Cooling Strategies for Ontario Communities
Tree planting is the most impactful long-term cooling strategy. Trees deliver shade and evapotranspiration that no engineered solution can fully replicate. Municipalities that set canopy coverage targets and fund sustained planting programs will see measurable cooling over time. The key is strategic placement: prioritize streets, parking lots, and public spaces where people spend time outdoors, and focus on areas where vulnerable populations live.
Cool and reflective surfaces reduce heat absorption. Light-coloured or reflective roofing materials, cool pavement coatings, and high-albedo building materials can significantly reduce surface temperatures. Some Ontario municipalities have begun incorporating cool roof requirements into their building codes or incentive programs.
Green roofs and walls combine vegetation with building surfaces to provide shade, evapotranspiration, and insulation. Green roofs also manage stormwater, creating a dual benefit that connects heat mitigation with stormwater management priorities.
Water features and misting provide localized cooling in public spaces. Splash pads, fountains, and misting stations in parks and commercial areas offer relief during heat events. Many Ontario municipalities have installed splash pads as part of park upgrades, and these become essential cooling infrastructure during heat waves.
Reducing paved areas addresses the root cause. Converting underused parking lots to green space, narrowing oversized roads, and requiring permeable surfaces in new development all reduce the total heat-absorbing surface area. These changes also reduce stormwater runoff, creating multiple infrastructure benefits from a single intervention.
Planning and Policy Tools
Ontario municipalities have several policy tools available to address heat islands. Official plans can include policies that require minimum tree canopy coverage, mandate shade structures in commercial areas, and set targets for reducing impervious surface. Site plan control allows municipalities to require specific landscaping, tree planting, and surface materials as conditions of development approval.
Some municipalities have adopted heat vulnerability assessments that identify the areas and populations most at risk during heat events. These assessments can guide the allocation of cooling infrastructure investments to the places where they will have the greatest health impact.

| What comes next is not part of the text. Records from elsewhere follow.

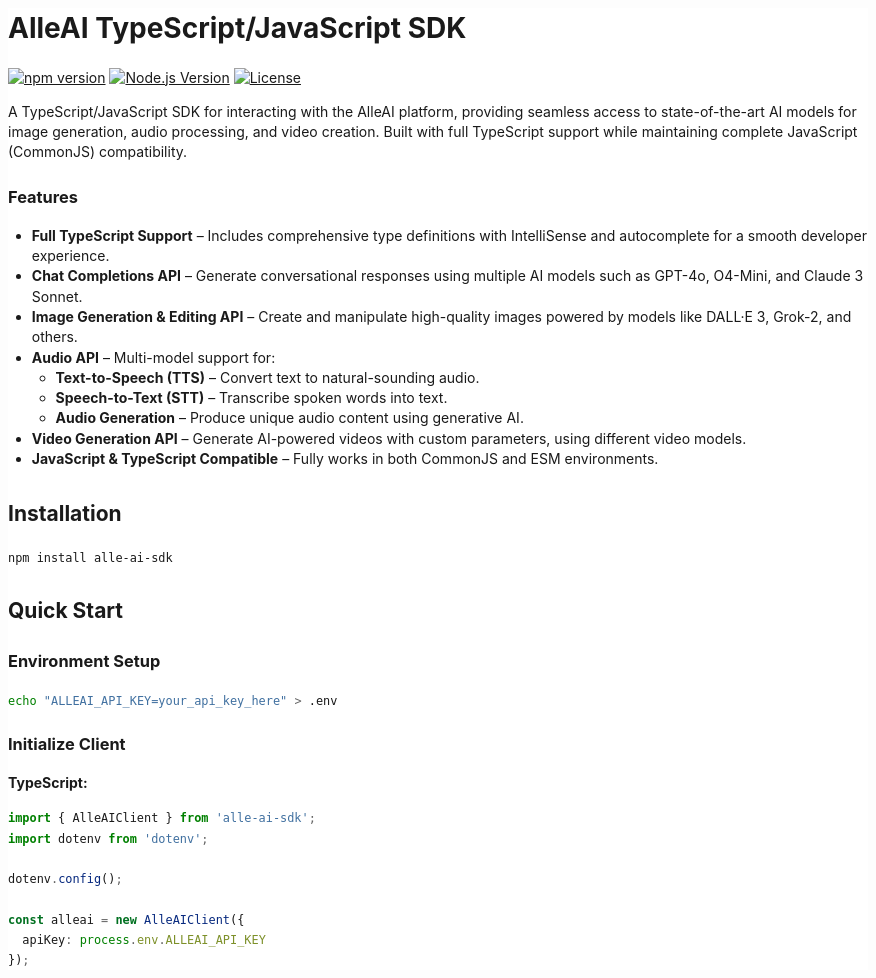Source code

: # AlleAI TypeScript/JavaScript SDK

[![npm version](https://badge.fury.io/js/alle-ai-sdk.svg)](https://badge.fury.io/js/alle-ai-sdk)
[![Node.js Version](https://img.shields.io/node/v/alle-ai-sdk)](https://nodejs.org/)
[![License](https://img.shields.io/github/license/Alle-AI/alle-ai-node)](https://github.com/Alle-AI/alle-ai-node/blob/main/LICENSE)

A TypeScript/JavaScript SDK for interacting with the AlleAI platform, providing seamless access to state-of-the-art AI models for image generation, audio processing, and video creation. Built with full TypeScript support while maintaining complete JavaScript (CommonJS) compatibility.

### Features

- **Full TypeScript Support** – Includes comprehensive type definitions with IntelliSense and autocomplete for a smooth developer experience.
- **Chat Completions API** – Generate conversational responses using multiple AI models such as GPT-4o, O4-Mini, and Claude 3 Sonnet.
- **Image Generation & Editing API** – Create and manipulate high-quality images powered by models like DALL·E 3, Grok-2, and others.
- **Audio API** – Multi-model support for:
  - **Text-to-Speech (TTS)** – Convert text to natural-sounding audio.
  - **Speech-to-Text (STT)** – Transcribe spoken words into text.
  - **Audio Generation** – Produce unique audio content using generative AI.
- **Video Generation API** – Generate AI-powered videos with custom parameters, using different video models.
- **JavaScript & TypeScript Compatible** – Fully works in both CommonJS and ESM environments.


## Installation

```bash
npm install alle-ai-sdk
```

## Quick Start

### Environment Setup

```bash
echo "ALLEAI_API_KEY=your_api_key_here" > .env
```

### Initialize Client

**TypeScript:**
```typescript
import { AlleAIClient } from 'alle-ai-sdk';
import dotenv from 'dotenv';

dotenv.config();

const alleai = new AlleAIClient({
  apiKey: process.env.ALLEAI_API_KEY
});
```
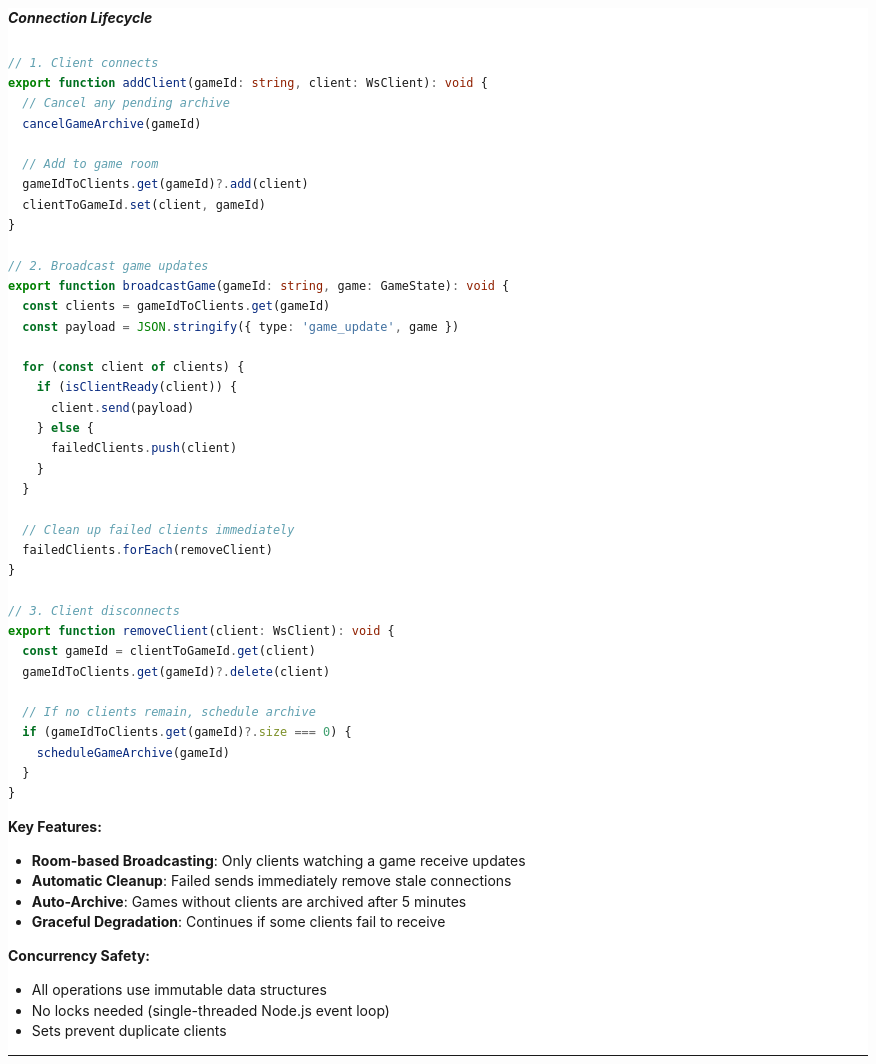 ##### Connection Lifecycle

```typescript
// 1. Client connects
export function addClient(gameId: string, client: WsClient): void {
  // Cancel any pending archive
  cancelGameArchive(gameId)

  // Add to game room
  gameIdToClients.get(gameId)?.add(client)
  clientToGameId.set(client, gameId)
}

// 2. Broadcast game updates
export function broadcastGame(gameId: string, game: GameState): void {
  const clients = gameIdToClients.get(gameId)
  const payload = JSON.stringify({ type: 'game_update', game })

  for (const client of clients) {
    if (isClientReady(client)) {
      client.send(payload)
    } else {
      failedClients.push(client)
    }
  }

  // Clean up failed clients immediately
  failedClients.forEach(removeClient)
}

// 3. Client disconnects
export function removeClient(client: WsClient): void {
  const gameId = clientToGameId.get(client)
  gameIdToClients.get(gameId)?.delete(client)

  // If no clients remain, schedule archive
  if (gameIdToClients.get(gameId)?.size === 0) {
    scheduleGameArchive(gameId)
  }
}
```

**Key Features:**
- **Room-based Broadcasting**: Only clients watching a game receive updates
- **Automatic Cleanup**: Failed sends immediately remove stale connections
- **Auto-Archive**: Games without clients are archived after 5 minutes
- **Graceful Degradation**: Continues if some clients fail to receive

**Concurrency Safety:**
- All operations use immutable data structures
- No locks needed (single-threaded Node.js event loop)
- Sets prevent duplicate clients

---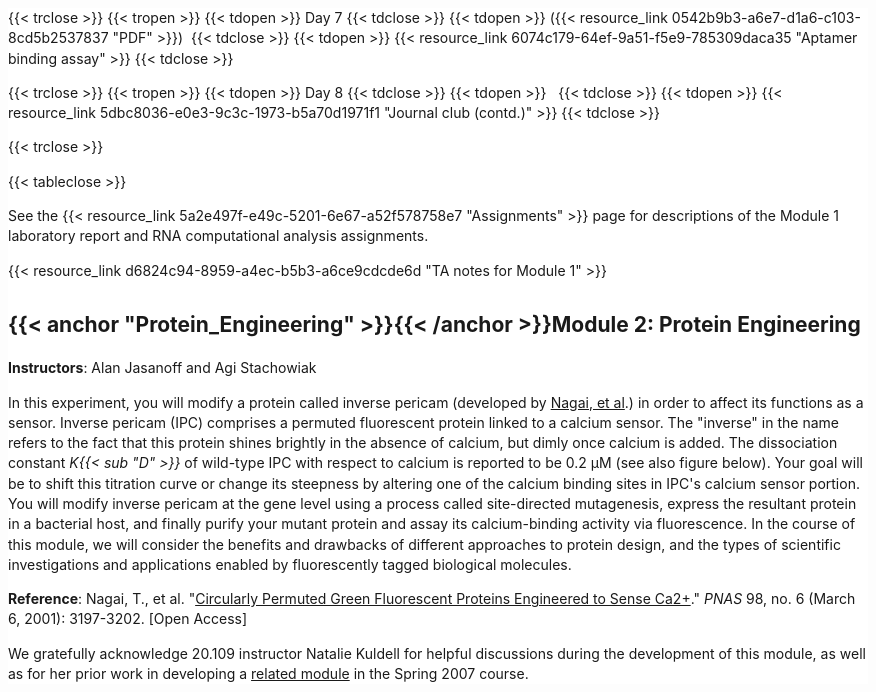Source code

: {{< trclose >}}
{{< tropen >}}
{{< tdopen >}}
Day 7
{{< tdclose >}}
{{< tdopen >}}
({{< resource_link 0542b9b3-a6e7-d1a6-c103-8cd5b2537837 "PDF" >}}) 
{{< tdclose >}}
{{< tdopen >}}
{{< resource_link 6074c179-64ef-9a51-f5e9-785309daca35 "Aptamer binding assay" >}}
{{< tdclose >}}

{{< trclose >}}
{{< tropen >}}
{{< tdopen >}}
Day 8
{{< tdclose >}}
{{< tdopen >}}
 
{{< tdclose >}}
{{< tdopen >}}
{{< resource_link 5dbc8036-e0e3-9c3c-1973-b5a70d1971f1 "Journal club (contd.)" >}}
{{< tdclose >}}

{{< trclose >}}

{{< tableclose >}}

See the {{< resource_link 5a2e497f-e49c-5201-6e67-a52f578758e7 "Assignments" >}} page for descriptions of the Module 1 laboratory report and RNA computational analysis assignments.

{{< resource_link d6824c94-8959-a4ec-b5b3-a6ce9cdcde6d "TA notes for Module 1" >}}

{{< anchor "Protein_Engineering" >}}{{< /anchor >}}Module 2: Protein Engineering
--------------------------------------------------------------------------------

**Instructors**: Alan Jasanoff and Agi Stachowiak

In this experiment, you will modify a protein called inverse pericam (developed by [Nagai, et al](http://www.ncbi.nlm.nih.gov/pubmed/11248055).) in order to affect its functions as a sensor. Inverse pericam (IPC) comprises a permuted fluorescent protein linked to a calcium sensor. The "inverse" in the name refers to the fact that this protein shines brightly in the absence of calcium, but dimly once calcium is added. The dissociation constant _K{{< sub "D" >}}_ of wild-type IPC with respect to calcium is reported to be 0.2 μM (see also figure below). Your goal will be to shift this titration curve or change its steepness by altering one of the calcium binding sites in IPC's calcium sensor portion. You will modify inverse pericam at the gene level using a process called site-directed mutagenesis, express the resultant protein in a bacterial host, and finally purify your mutant protein and assay its calcium-binding activity via fluorescence. In the course of this module, we will consider the benefits and drawbacks of different approaches to protein design, and the types of scientific investigations and applications enabled by fluorescently tagged biological molecules.

**Reference**: Nagai, T., et al. "[Circularly Permuted Green Fluorescent Proteins Engineered to Sense Ca2+](http://dx.doi.org/10.1073/pnas.051636098)." _PNAS_ 98, no. 6 (March 6, 2001): 3197-3202. \[Open Access\]

We gratefully acknowledge 20.109 instructor Natalie Kuldell for helpful discussions during the development of this module, as well as for her prior work in developing a [related module](http://openwetware.org/wiki/20.109:Module_2) in the Spring 2007 course.

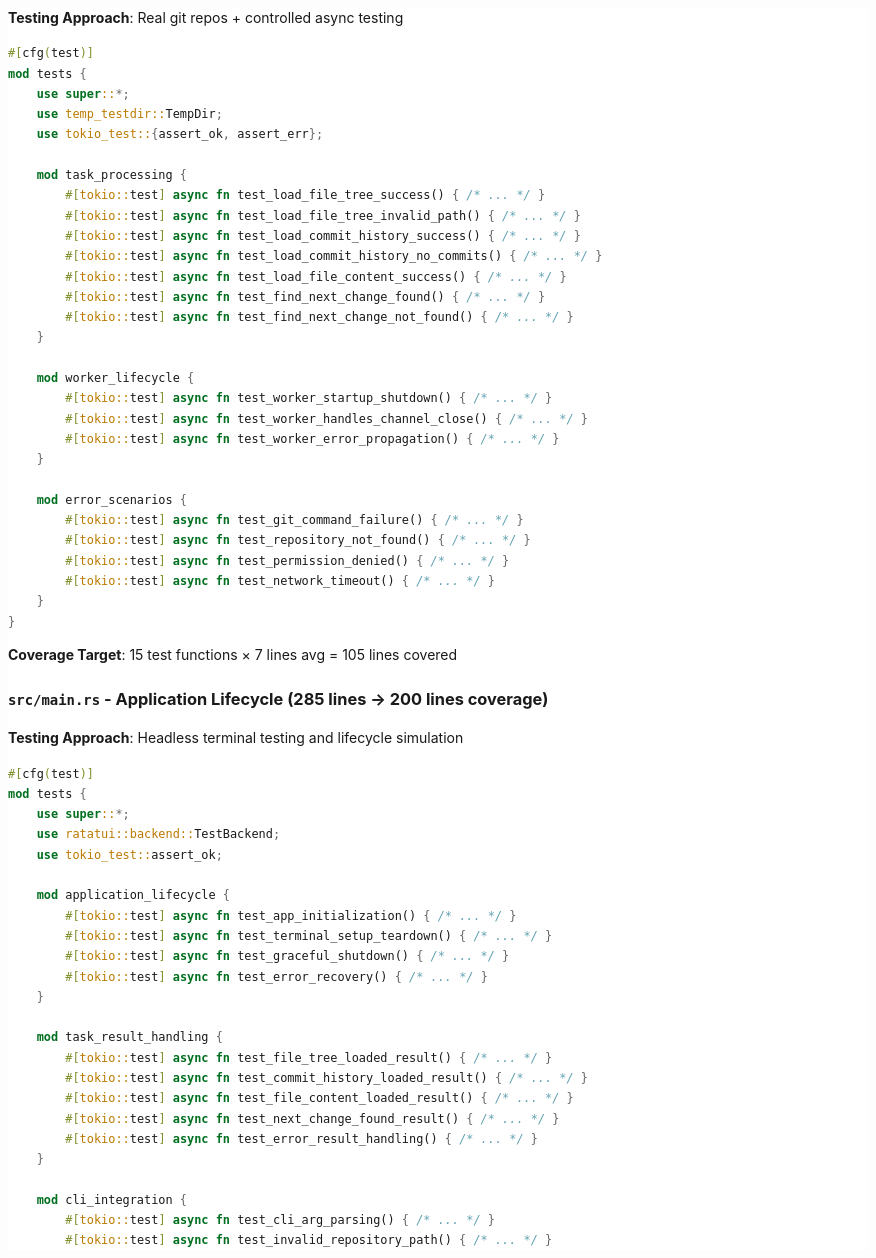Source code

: **Testing Approach**: Real git repos + controlled async testing

```rust
#[cfg(test)]
mod tests {
    use super::*;
    use temp_testdir::TempDir;
    use tokio_test::{assert_ok, assert_err};
    
    mod task_processing {
        #[tokio::test] async fn test_load_file_tree_success() { /* ... */ }
        #[tokio::test] async fn test_load_file_tree_invalid_path() { /* ... */ }
        #[tokio::test] async fn test_load_commit_history_success() { /* ... */ }
        #[tokio::test] async fn test_load_commit_history_no_commits() { /* ... */ }
        #[tokio::test] async fn test_load_file_content_success() { /* ... */ }
        #[tokio::test] async fn test_find_next_change_found() { /* ... */ }
        #[tokio::test] async fn test_find_next_change_not_found() { /* ... */ }
    }
    
    mod worker_lifecycle {
        #[tokio::test] async fn test_worker_startup_shutdown() { /* ... */ }
        #[tokio::test] async fn test_worker_handles_channel_close() { /* ... */ }
        #[tokio::test] async fn test_worker_error_propagation() { /* ... */ }
    }
    
    mod error_scenarios {
        #[tokio::test] async fn test_git_command_failure() { /* ... */ }
        #[tokio::test] async fn test_repository_not_found() { /* ... */ }
        #[tokio::test] async fn test_permission_denied() { /* ... */ }
        #[tokio::test] async fn test_network_timeout() { /* ... */ }
    }
}
```

**Coverage Target**: 15 test functions × 7 lines avg = 105 lines covered

### `src/main.rs` - Application Lifecycle (285 lines → 200 lines coverage)

**Testing Approach**: Headless terminal testing and lifecycle simulation

```rust
#[cfg(test)]
mod tests {
    use super::*;
    use ratatui::backend::TestBackend;
    use tokio_test::assert_ok;
    
    mod application_lifecycle {
        #[tokio::test] async fn test_app_initialization() { /* ... */ }
        #[tokio::test] async fn test_terminal_setup_teardown() { /* ... */ }
        #[tokio::test] async fn test_graceful_shutdown() { /* ... */ }
        #[tokio::test] async fn test_error_recovery() { /* ... */ }
    }
    
    mod task_result_handling {
        #[tokio::test] async fn test_file_tree_loaded_result() { /* ... */ }
        #[tokio::test] async fn test_commit_history_loaded_result() { /* ... */ }
        #[tokio::test] async fn test_file_content_loaded_result() { /* ... */ }
        #[tokio::test] async fn test_next_change_found_result() { /* ... */ }
        #[tokio::test] async fn test_error_result_handling() { /* ... */ }
    }
    
    mod cli_integration {
        #[tokio::test] async fn test_cli_arg_parsing() { /* ... */ }
        #[tokio::test] async fn test_invalid_repository_path() { /* ... */ }
```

At the building level, Ontario's Building Code sets minimum energy efficiency standards, but municipalities can encourage or require measures beyond code minimums through green building incentive programs. Homes and buildings that are well-insulated, equipped with efficient air conditioning, and designed to minimize solar heat gain are more resilient during heat events and less dependent on energy-intensive cooling.
What Residents Can Do
Property owners contribute to or counteract local heat islands through their landscaping and surface choices. Planting shade trees, particularly on the south and west sides of buildings where afternoon sun hits hardest, reduces both outdoor temperatures and indoor cooling costs. Replacing dark driveway surfaces with lighter materials or permeable pavers helps. Maintaining healthy vegetation reduces heat and adds to the neighbourhood's overall cooling capacity.
During heat events, checking on vulnerable neighbours, especially seniors living alone, can prevent heat-related emergencies. Knowing the location of cooling centres in your community and sharing that information helps those who need it most. Advocating for municipal investment in tree planting, park shade structures, and heat vulnerability planning makes your community more resilient over time.
When evaluating a community before moving, visit during the summer and walk through different areas. The heat you feel on a July afternoon is a direct indicator of the neighbourhood's thermal environment and the investment (or lack of investment) that has been made in keeping it livable.